START MATERIAL SHOWN

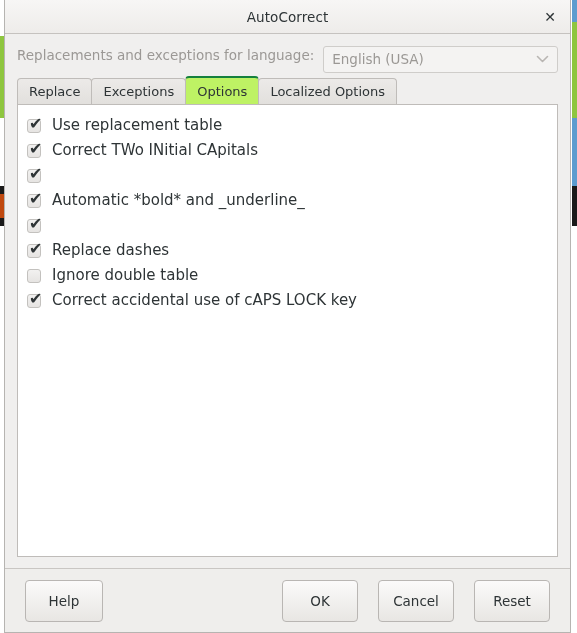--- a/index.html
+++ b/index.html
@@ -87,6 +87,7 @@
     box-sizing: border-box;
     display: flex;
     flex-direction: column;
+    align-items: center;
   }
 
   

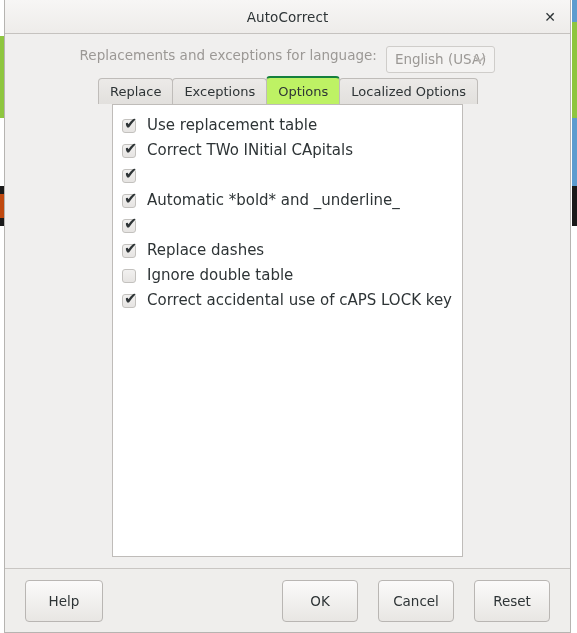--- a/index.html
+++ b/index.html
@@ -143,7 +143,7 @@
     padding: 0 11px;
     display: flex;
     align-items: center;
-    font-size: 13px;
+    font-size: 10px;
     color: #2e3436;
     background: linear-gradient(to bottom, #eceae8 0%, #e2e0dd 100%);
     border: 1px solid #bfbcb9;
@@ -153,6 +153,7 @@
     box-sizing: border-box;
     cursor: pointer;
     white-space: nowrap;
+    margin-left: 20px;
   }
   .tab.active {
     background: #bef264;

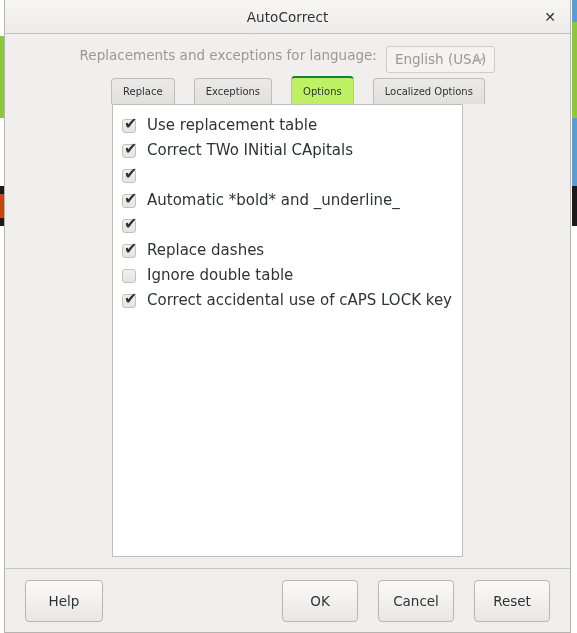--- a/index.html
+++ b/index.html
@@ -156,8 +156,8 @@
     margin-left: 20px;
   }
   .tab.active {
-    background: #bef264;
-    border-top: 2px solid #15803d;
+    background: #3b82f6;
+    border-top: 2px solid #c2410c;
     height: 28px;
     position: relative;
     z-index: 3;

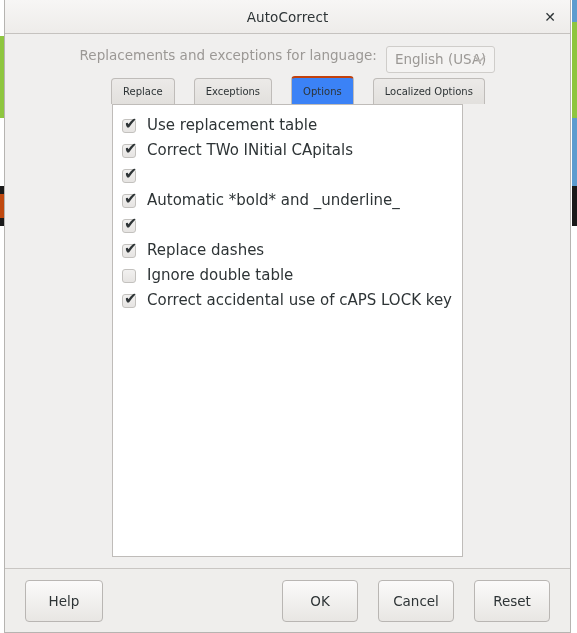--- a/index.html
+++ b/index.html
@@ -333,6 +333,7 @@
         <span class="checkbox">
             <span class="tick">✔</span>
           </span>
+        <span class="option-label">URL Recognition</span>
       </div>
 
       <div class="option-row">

END MATERIAL SHOWN

* TASK TO CARRY OUT *
Copy all lines of the records in which the string "solid" can be found.

* COMPLETED EXERCISE *
     border: 1px solid #bfbcb9;
-    border-top: 2px solid #15803d;
+    border-top: 2px solid #c2410c;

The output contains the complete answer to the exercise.